Distributed search and partition functions

For most applications, Xapian/Flax’s search performance will be excellent to acceptable on a single machine of reasonable spec (see here for a discussion of CPU and RAM requirements). However, if the document corpus is unusually large – more than about 20 million items – then one server may not be enough for acceptable speed. Xapian provides a mechanism called remote backends which lets the load be shared over several machines, and thus increases the performance. Using this technique, scalability is effectively limitless (hardware budget allowing!) It is sometimes known as sharding.

To illustrate, let’s take a hypothetical news archive as our example. This collects news stories and blog posts from a wide range of sources, adds them to a Xapian index, and allows users to search the archive. For the sake of argument, we’ll say it accumulates about 20 million items per month, and that it started on December 2008. Users can search the story text, and optionally restrict the search to a date range, news source etc.

Ignoring the fine details, this is what data flow would look like on a single machine:

distros1

The current user is searching for “obama” in the date range 1-31 January 2009. Disk blocks which are relevant to this search are shown as “B”, while irrelevant blocks are shown as “b” (only a tiny sample of blocks is illustrated).

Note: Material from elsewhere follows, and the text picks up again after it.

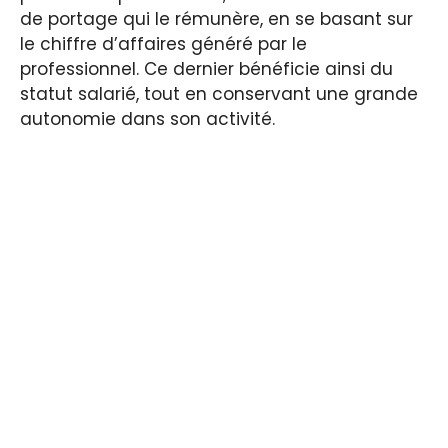
de portage qui le rémunère, en se basant sur
le chiffre d’affaires généré par le
professionnel. Ce dernier bénéficie ainsi du
statut salarié, tout en conservant une grande
autonomie dans son activité.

Again, for the sake of argument, let’s say this search has to read 10,000 blocks in order to retrieve the result set, taking a few seconds. This is unacceptably slow, so the archive administrators decide to distribute the search over multiple machines, using the Xapian remote backend. They use the documentation here to set up three search servers (to begin with), and put data for December 2008 on the first, Jaunary 2009 on the second, and February 2009 on the third. This seems like a good plan, as it will be easy to add a new machine each month, and start indexing to a new database.

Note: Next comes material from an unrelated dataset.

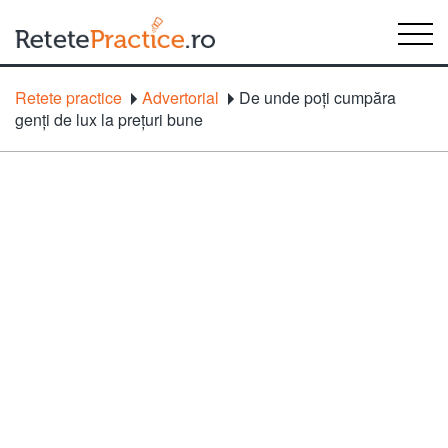
Retete practice
Advertorial
De unde poți cumpăra
genți de lux la prețuri bune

However, this way of partitioning the data is far from optimal, and in the case of the query mentioned above will not provide any performance gain at all. We can see why in the diagram below (RB boxes are Xapian remote backend servers):

distros2

Remember that the user was searching for “obama” in the date range 1-31 January 2009. Since Server 2 contains all the data for this month, and the other servers contain none, this means Server 2 has to do all the work – 10,000 disk reads as before. The end result is that the search is just as slow, and Servers 1 and 3 are idle for this query.

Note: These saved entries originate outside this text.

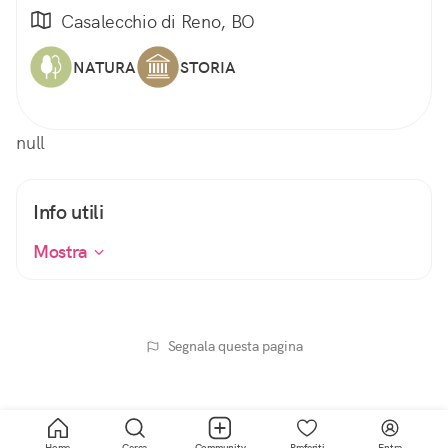
Casalecchio di Reno, BO
NATURA
STORIA
null
Info utili
Mostra
Segnala questa pagina
Home
Cerca
Community
Preferiti
Entra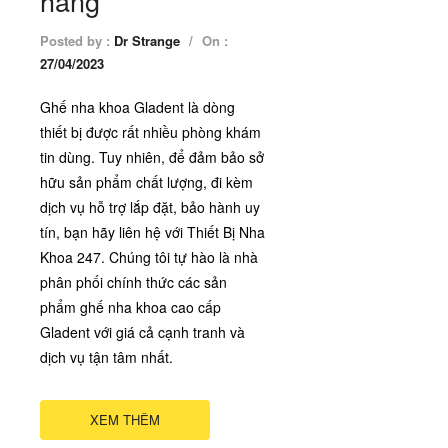
hãng
Posted by :
Dr Strange
/
On :
27/04/2023
Ghế nha khoa Gladent là dòng
thiết bị được rất nhiều phòng khám
tin dùng. Tuy nhiên, để đảm bảo sở
hữu sản phẩm chất lượng, đi kèm
dịch vụ hỗ trợ lắp đặt, bảo hành uy
tín, bạn hãy liên hệ với Thiết Bị Nha
Khoa 247. Chúng tôi tự hào là nhà
phân phối chính thức các sản
phẩm ghế nha khoa cao cấp
Gladent với giá cả cạnh tranh và
dịch vụ tận tâm nhất.
XEM THÊM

This sort of problem is likely to occur for any partitioning function which is not orthogonal (completely unrelated) to any variable which a user may use in a query. Say instead that the data is partitioned on news source name (Reuters, CNBC, BBC etc). A user may want to search in just one or two sources, in which case the load will again be unevenly distributed over the servers.

How then to partition the documents? One approach is to assign each a unique numerical ID (if not already assigned), divide this by the number of search servers, and take the remainder (mod function). If the remainder is 0, assign this document to the first server; if 1, to the second, and so on. This is shown in the diagram below:

distros31

Now, each server has an approximately equal number of blocks relevant to the query. Each server will therefore complete the query in a third of the time, and since this is in parallel, the overall search will be three times faster.

Any other orthogonal partitioning function would also be suitable, such as one based on a digest of the document content. However, a numerical ID is often the simplest. One problem with this partitioning style is that adding new machines is not such a straightforward procedure, and therefore it is simplest if the number of search nodes is decided at the beginning. Having said that, it is simple enough to repartition the databases if necessary.

We plan to make all of this automatic in a future release of Flax. In the meantime, don’t hesitate to get in touch with us if you have any questions about this or any other search topic.

2 thoughts on “Distributed search and partition functions

  1. I would disagree with “not provide any performance gain at all” for Figure 2 model – the search will run on a databases of 1/3rd size of original, so it will be faster.

    What I do not understand in both (figure 2 and figure 3) models is when I want say first 10 results and I am getting 10 results from each server – how can I compare the relevance of results returned from each server and sort them by relevance?

    • “the search will run on a databases of 1/3rd size of original, so it will be faster.”

      That’s mostly incorrect. The search time is proportional not to the size of the database, but to the number of blocks read. In this case, the number of block reads will be the same. So the search time will be just as long. Think of it this way: reading the first 1000 bytes of a 10GB flat file is much faster than reading the whole file.

      Regarding the relevance issue, in Xapian, full statistics are exchanged by the remote protocol so the ranking will be exactly the same as for as for a single database. This is not the case in SOLR, and so you have to be careful that each shard is “balanced” in terms of similar statistics, otherwise the final ranking will be skewed.